WORK REQUEST 1 = Rewrite the part of the text on Erhard of Regensburg that opens with the words containing "Death and burial" and closes with "that of Erhard.", putting "nunnery" in place of "convent".
WORK REQUEST 2 = In the text on Erhard of Regensburg, what is the saint's crosier, kept in the church in Niedermünster, made of?

TEXT FOR ANALYSIS =
Erhard of Regensburg
|Saint Erhard of Regensburg|
Saint Erhard reads Mass
|Venerated in||Roman Catholic Church|
|Canonized||8 October 1052 by Pope Leo IX|
Saint Erhard of Regensburg was bishop of Regensburg in the 7th century. He is identified with an Abbot Erhard of Ebersheimmunster mentioned in a Merovingian diploma of 684. Ancient documents call him also Erard and Herhard.
According to the Catholic Encyclopedia, "the legendary account of his life offers little that is historically certain." He was born in Ireland. Like many of his countrymen he went to the Continent as missionary bishop or chorepiscopus, and coming to the Vosges met there St. Hildulf, said to have been Archbishop of Trier, and who lived there as a hermit (666-671). He is called Erhard's brother, but very likely spiritual relationship was meant.
It is said that each of them founded seven monasteries. Thence Erhard went to Regensburg and founded the nunnery of Niedermünster. By Divine inspiration he was recalled to the Rhineland to baptize St. Odilia, blind from her birth, but who received her eyesight at her baptism. He sent a messenger to her father, Duke Attich, and reconciled him with his disowned daughter. According to another account, St. Odilia was baptized by Hildulf, Erhard acting as her sponsor. Theodo of Bavaria acted as Erhard's patron.
Death and burial
The year of his death is not known. He was interred in the still-extant Erhard-crypt at Niedermünster, and miracles were wrought at his grave, that was guarded in the Middle Ages by Erhardinonnen, a religious community of women who observed there a perpetual round of prayer.
Otto II, in 974, made donations of properties in the Danube valley to the convent "where the holy confessor Erhard rests". On 7 Oct 1052 the remains of the holy bishops Erhard and Saint Wolfgang were raised by Pope Leo IX in presence of Emperor Henry III and many bishops, a ceremony which was at that time equivalent to canonization. Regensburg documents, however, mention only the raising of Wolfgang, not that of Erhard.
At the close of the eleventh century, Paul von Bernried, a monk of Fulda, at the suggestion of Abbess Heilika of Niedermünster, wrote a life of Erhard and added a second book containing a number of miracles. The learned canon of Regensburg, Conrad of Megenberg (d. 1374), furnished a new edition of this work. The church in Niedermünster, now a parish church, still preserves the crosier of the saint, made of black buffalo-horn. A bone of his skull was enclosed in a precious receptacle in 1866 and is placed upon the heads of the faithful on his feast day, 8 January.
Three ancient Latin lives of the saint are found in the Acta Sanctorum (8 Jan). The beautiful reliquary is reproduced in Jakob, "Die Kunst im Dienste der Kirche" (illust. 16).
• Since Erhard of Regensburg was considered a patron saint for livestock, images of him were used as Schluckbildchen and given to sick animals in the German folk medicine during the eighteenth, nineteenth and the beginning of the twentieth century.

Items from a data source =
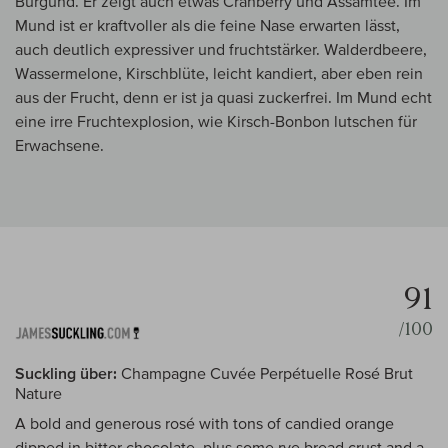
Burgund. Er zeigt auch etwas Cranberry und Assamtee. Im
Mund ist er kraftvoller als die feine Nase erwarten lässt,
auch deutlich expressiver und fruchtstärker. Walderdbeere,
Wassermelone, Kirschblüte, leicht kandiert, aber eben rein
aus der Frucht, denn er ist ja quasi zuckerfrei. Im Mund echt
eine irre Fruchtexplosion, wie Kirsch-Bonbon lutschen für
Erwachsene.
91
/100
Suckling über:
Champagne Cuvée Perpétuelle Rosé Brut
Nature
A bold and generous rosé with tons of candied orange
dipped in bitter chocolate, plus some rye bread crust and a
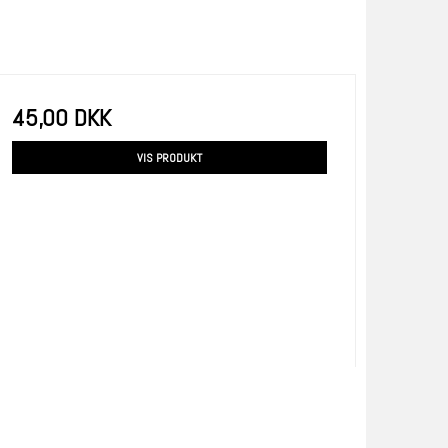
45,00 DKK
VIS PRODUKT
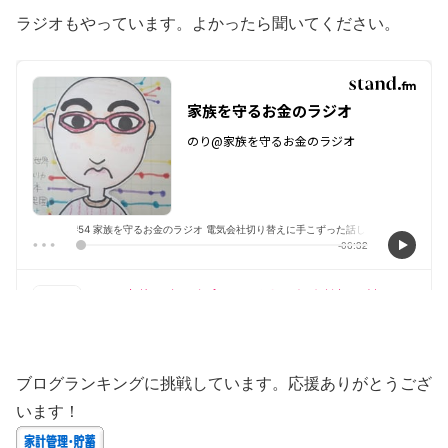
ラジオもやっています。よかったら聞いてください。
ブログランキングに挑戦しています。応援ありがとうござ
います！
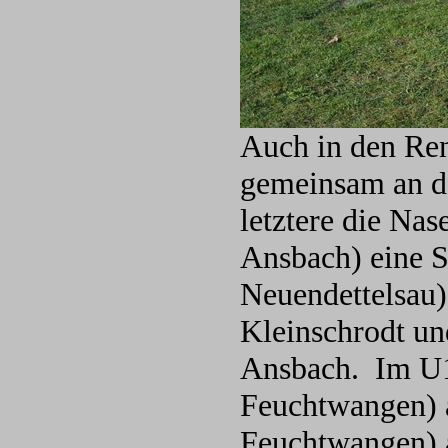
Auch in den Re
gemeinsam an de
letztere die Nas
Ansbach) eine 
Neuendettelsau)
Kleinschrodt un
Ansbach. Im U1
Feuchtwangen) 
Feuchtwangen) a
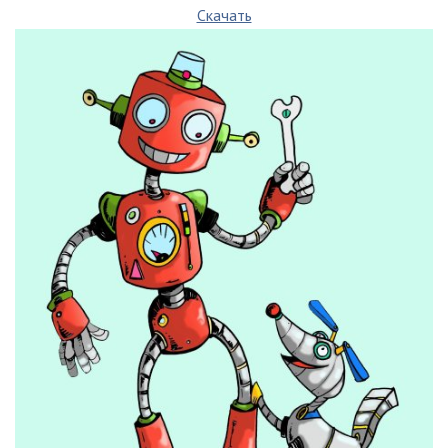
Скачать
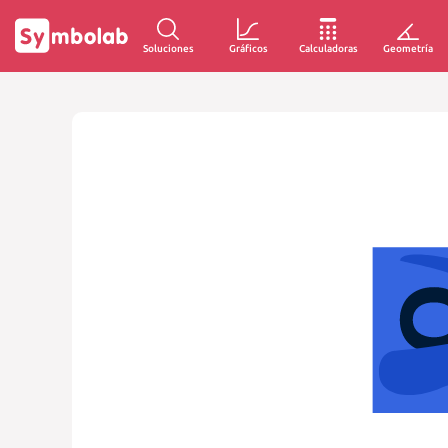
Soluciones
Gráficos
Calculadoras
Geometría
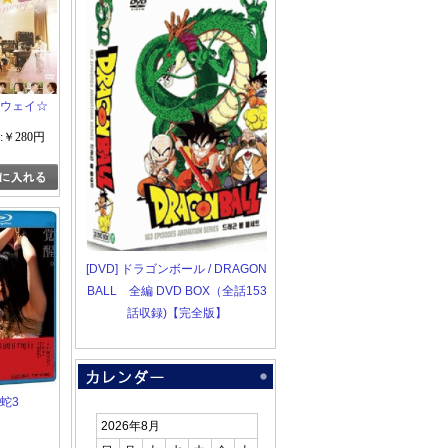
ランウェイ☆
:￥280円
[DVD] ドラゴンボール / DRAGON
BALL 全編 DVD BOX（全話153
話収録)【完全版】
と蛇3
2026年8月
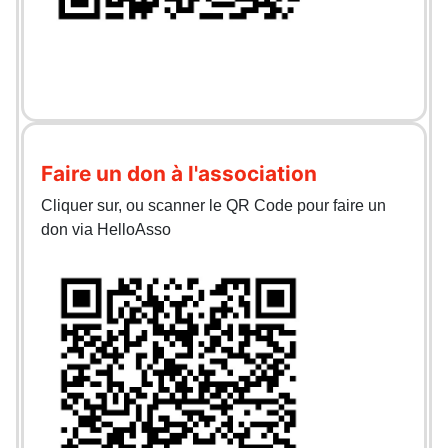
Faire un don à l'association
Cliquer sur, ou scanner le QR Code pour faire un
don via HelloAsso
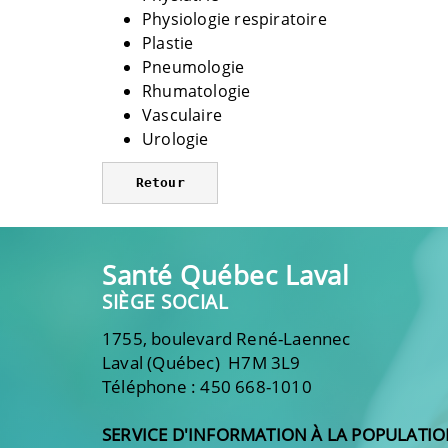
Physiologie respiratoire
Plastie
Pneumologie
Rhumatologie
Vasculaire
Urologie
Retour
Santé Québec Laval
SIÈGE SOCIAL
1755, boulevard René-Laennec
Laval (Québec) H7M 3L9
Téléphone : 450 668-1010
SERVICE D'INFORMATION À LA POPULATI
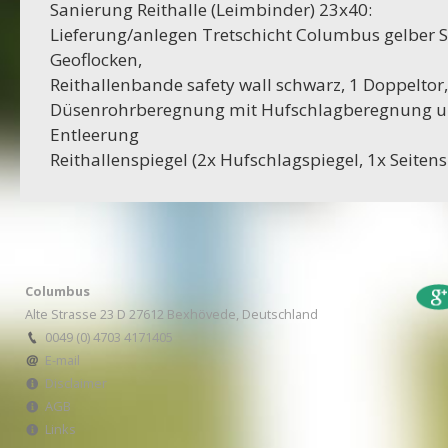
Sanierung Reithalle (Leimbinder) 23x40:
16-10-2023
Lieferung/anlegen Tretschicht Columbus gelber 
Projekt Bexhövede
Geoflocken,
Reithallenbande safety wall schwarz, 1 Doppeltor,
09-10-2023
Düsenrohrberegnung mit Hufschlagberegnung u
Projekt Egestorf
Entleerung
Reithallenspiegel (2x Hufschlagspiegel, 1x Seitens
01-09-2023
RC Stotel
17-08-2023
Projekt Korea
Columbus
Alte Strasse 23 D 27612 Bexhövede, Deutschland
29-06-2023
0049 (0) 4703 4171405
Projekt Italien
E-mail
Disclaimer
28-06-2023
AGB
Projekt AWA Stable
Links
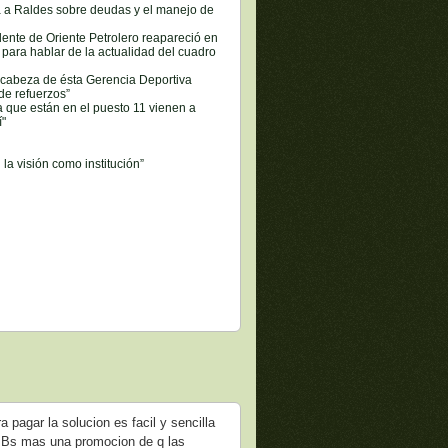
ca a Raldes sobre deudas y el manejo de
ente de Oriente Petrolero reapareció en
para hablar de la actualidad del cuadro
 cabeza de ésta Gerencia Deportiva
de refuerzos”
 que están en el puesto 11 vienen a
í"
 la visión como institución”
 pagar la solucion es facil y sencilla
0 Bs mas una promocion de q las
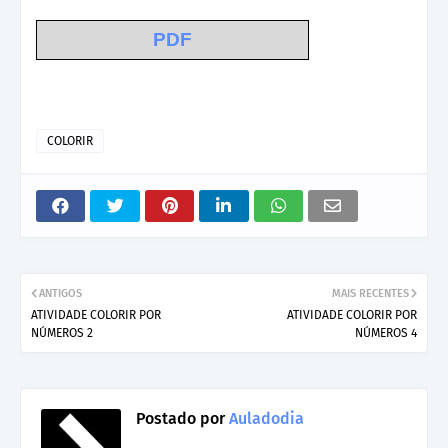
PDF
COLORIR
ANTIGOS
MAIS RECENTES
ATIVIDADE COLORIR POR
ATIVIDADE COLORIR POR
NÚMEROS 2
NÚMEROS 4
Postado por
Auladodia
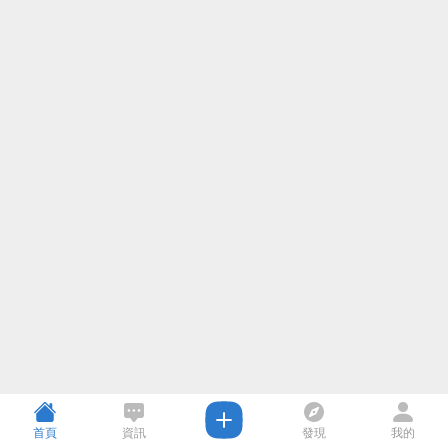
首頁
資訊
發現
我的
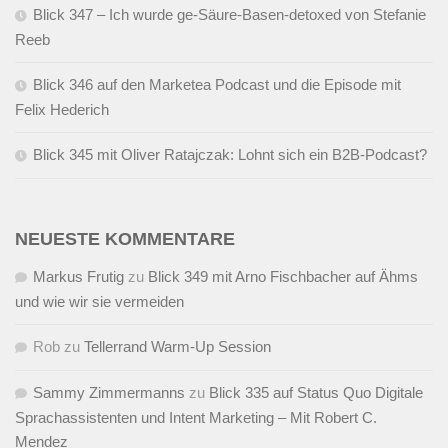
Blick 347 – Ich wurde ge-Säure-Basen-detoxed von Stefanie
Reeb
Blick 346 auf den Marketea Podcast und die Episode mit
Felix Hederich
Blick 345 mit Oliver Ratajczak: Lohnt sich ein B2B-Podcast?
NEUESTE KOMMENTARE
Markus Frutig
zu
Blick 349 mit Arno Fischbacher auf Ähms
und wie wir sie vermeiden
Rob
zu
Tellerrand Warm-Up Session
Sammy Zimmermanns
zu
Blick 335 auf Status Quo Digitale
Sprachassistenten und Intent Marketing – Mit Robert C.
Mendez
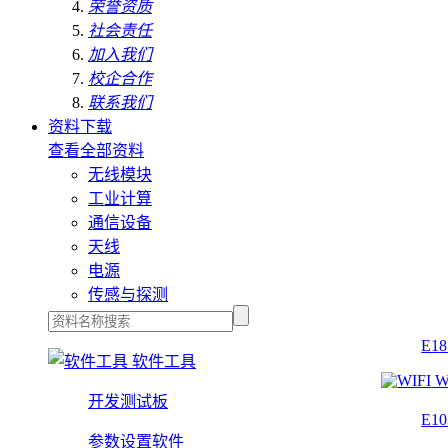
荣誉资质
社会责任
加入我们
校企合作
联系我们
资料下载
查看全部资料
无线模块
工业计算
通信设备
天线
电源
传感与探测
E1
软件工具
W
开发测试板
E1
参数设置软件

ANSWER SPACE 1 =
Death and burial
The year of his death is not known. He was interred in the still-extant Erhard-crypt at Niedermünster, and miracles were wrought at his grave, that was guarded in the Middle Ages by Erhardinonnen, a religious community of women who observed there a perpetual round of prayer.
Otto II, in 974, made donations of properties in the Danube valley to the nunnery "where the holy confessor Erhard rests". On 7 Oct 1052 the remains of the holy bishops Erhard and Saint Wolfgang were raised by Pope Leo IX in presence of Emperor Henry III and many bishops, a ceremony which was at that time equivalent to canonization. Regensburg documents, however, mention only the raising of Wolfgang, not that of Erhard.

ANSWER SPACE 2 = Black buffalo-horn.